[What is expected]: Give the lines below again exactly, starting with the line that holds "productivity | (0) | (43) | |" and going on through the line that holds "true enough, the".

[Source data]
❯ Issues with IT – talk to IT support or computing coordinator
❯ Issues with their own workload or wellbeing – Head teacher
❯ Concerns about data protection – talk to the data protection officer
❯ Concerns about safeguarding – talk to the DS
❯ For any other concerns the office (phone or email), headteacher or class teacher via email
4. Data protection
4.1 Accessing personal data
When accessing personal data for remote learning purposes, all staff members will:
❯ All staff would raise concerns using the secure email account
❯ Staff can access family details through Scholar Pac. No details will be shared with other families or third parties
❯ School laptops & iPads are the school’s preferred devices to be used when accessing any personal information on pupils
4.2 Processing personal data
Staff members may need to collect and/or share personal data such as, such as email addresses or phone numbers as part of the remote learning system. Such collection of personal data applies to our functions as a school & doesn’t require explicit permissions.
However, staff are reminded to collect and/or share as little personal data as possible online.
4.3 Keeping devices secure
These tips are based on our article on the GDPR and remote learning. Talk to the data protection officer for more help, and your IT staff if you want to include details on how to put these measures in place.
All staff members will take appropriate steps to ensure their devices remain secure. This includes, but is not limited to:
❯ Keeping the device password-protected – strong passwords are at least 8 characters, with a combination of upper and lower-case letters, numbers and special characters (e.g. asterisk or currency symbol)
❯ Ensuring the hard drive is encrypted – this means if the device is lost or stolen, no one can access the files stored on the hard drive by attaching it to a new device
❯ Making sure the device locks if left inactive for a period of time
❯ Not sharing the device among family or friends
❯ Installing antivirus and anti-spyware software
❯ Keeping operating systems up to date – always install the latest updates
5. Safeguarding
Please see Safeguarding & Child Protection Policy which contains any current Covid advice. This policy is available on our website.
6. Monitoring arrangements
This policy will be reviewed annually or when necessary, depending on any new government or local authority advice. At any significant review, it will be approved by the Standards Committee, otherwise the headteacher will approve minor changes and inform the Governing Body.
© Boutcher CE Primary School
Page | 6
...
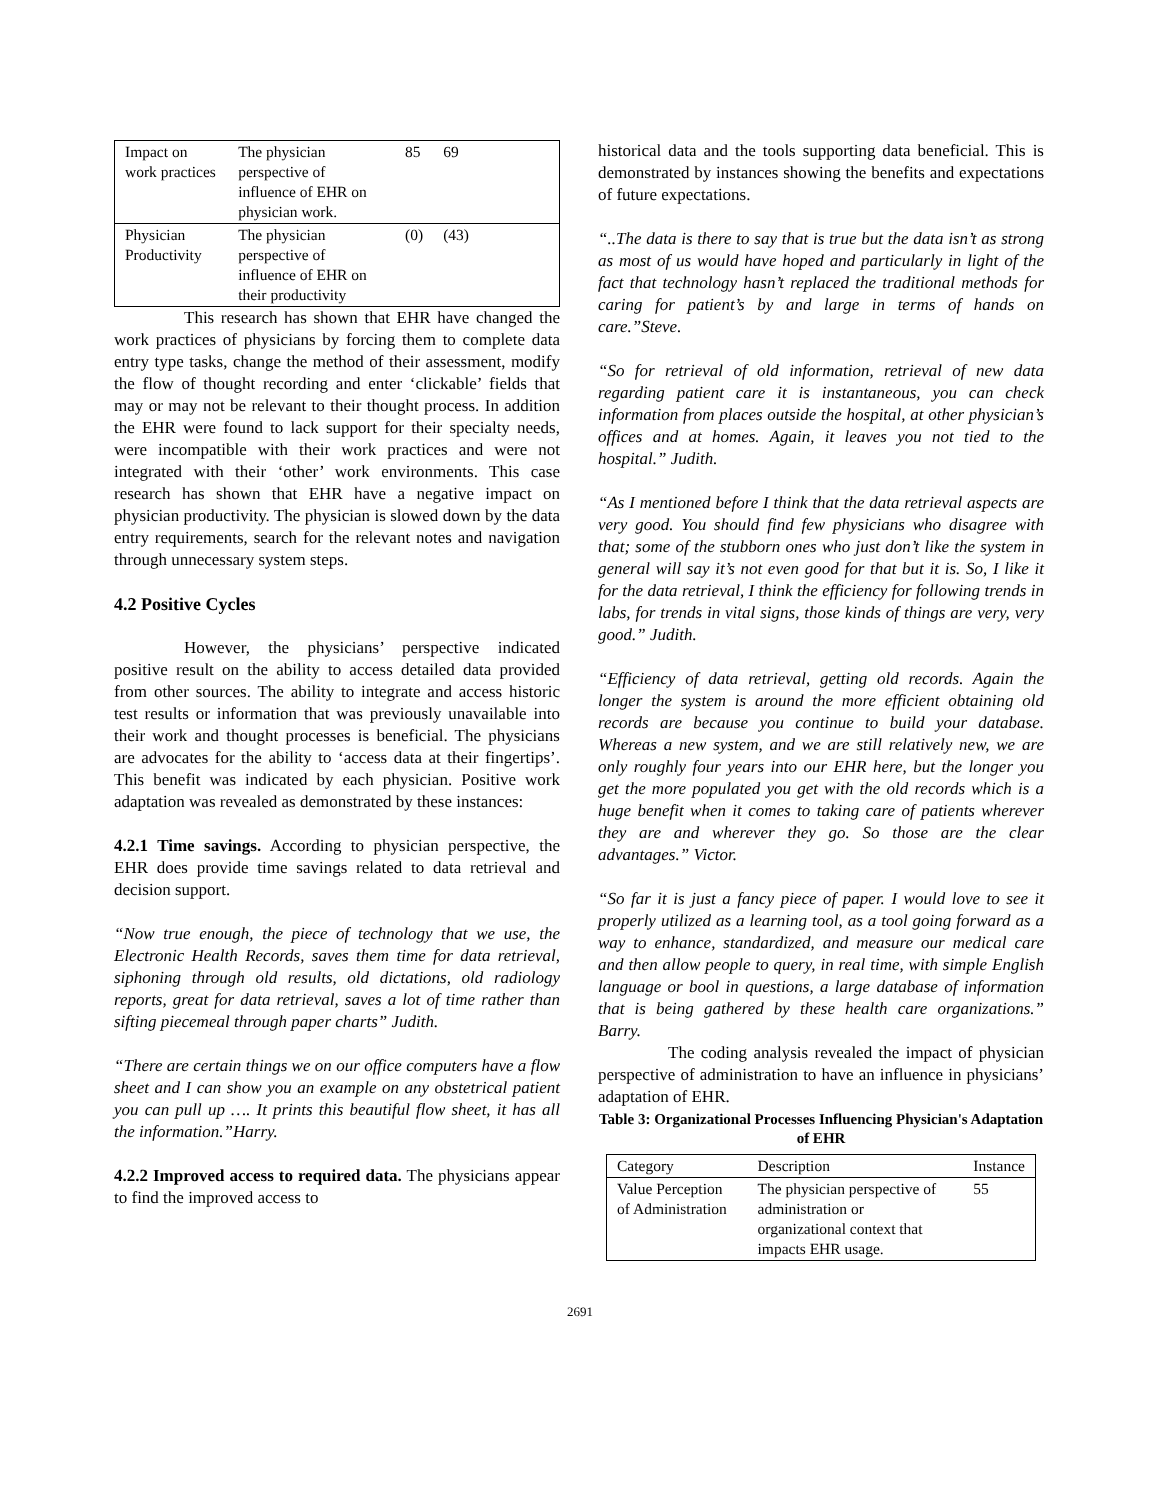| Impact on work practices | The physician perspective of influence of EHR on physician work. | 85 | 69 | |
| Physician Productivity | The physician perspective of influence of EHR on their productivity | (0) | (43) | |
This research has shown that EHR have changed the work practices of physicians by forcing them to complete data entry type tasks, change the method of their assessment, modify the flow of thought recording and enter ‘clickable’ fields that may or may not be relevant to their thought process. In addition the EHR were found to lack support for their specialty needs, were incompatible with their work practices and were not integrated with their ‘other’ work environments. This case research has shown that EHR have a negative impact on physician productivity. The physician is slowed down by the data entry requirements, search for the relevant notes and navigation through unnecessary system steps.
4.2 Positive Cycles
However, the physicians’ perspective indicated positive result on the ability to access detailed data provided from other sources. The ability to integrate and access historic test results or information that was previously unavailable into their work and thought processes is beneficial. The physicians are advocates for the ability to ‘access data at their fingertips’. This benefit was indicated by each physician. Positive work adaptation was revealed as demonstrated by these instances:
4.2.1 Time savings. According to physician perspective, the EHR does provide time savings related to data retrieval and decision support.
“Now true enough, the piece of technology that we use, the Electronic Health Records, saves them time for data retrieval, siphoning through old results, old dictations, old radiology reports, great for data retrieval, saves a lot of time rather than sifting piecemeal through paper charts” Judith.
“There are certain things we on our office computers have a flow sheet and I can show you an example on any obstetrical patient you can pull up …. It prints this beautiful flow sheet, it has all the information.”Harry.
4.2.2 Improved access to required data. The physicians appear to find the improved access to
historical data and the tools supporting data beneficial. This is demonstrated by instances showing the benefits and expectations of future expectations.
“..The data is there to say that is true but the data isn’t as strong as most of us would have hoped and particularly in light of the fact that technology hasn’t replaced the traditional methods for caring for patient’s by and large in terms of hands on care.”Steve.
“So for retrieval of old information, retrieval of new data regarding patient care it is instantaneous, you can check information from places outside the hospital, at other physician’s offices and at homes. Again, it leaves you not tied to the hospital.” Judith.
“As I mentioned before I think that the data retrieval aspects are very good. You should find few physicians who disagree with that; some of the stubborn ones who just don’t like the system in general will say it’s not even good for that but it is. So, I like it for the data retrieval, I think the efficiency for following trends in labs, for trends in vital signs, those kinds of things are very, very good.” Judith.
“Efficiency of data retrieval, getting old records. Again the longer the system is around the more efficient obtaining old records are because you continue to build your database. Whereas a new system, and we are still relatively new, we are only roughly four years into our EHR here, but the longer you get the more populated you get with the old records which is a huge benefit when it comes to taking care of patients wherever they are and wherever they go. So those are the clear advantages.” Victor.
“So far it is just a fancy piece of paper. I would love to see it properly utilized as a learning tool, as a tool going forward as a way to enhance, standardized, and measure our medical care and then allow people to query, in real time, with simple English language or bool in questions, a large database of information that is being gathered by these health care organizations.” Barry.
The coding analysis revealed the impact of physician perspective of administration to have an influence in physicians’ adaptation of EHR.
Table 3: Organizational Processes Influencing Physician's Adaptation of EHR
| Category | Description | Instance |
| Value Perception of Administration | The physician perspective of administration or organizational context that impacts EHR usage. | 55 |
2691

[Problem solution]:
| Physician Productivity | The physician perspective of influence of EHR on their productivity | (0) | (43) | |
This research has shown that EHR have changed the work practices of physicians by forcing them to complete data entry type tasks, change the method of their assessment, modify the flow of thought recording and enter ‘clickable’ fields that may or may not be relevant to their thought process. In addition the EHR were found to lack support for their specialty needs, were incompatible with their work practices and were not integrated with their ‘other’ work environments. This case research has shown that EHR have a negative impact on physician productivity. The physician is slowed down by the data entry requirements, search for the relevant notes and navigation through unnecessary system steps.
4.2 Positive Cycles
However, the physicians’ perspective indicated positive result on the ability to access detailed data provided from other sources. The ability to integrate and access historic test results or information that was previously unavailable into their work and thought processes is beneficial. The physicians are advocates for the ability to ‘access data at their fingertips’. This benefit was indicated by each physician. Positive work adaptation was revealed as demonstrated by these instances:
4.2.1 Time savings. According to physician perspective, the EHR does provide time savings related to data retrieval and decision support.
“Now true enough, the piece of technology that we use, the Electronic Health Records, saves them time for data retrieval, siphoning through old results, old dictations, old radiology reports, great for data retrieval, saves a lot of time rather than sifting piecemeal through paper charts” Judith.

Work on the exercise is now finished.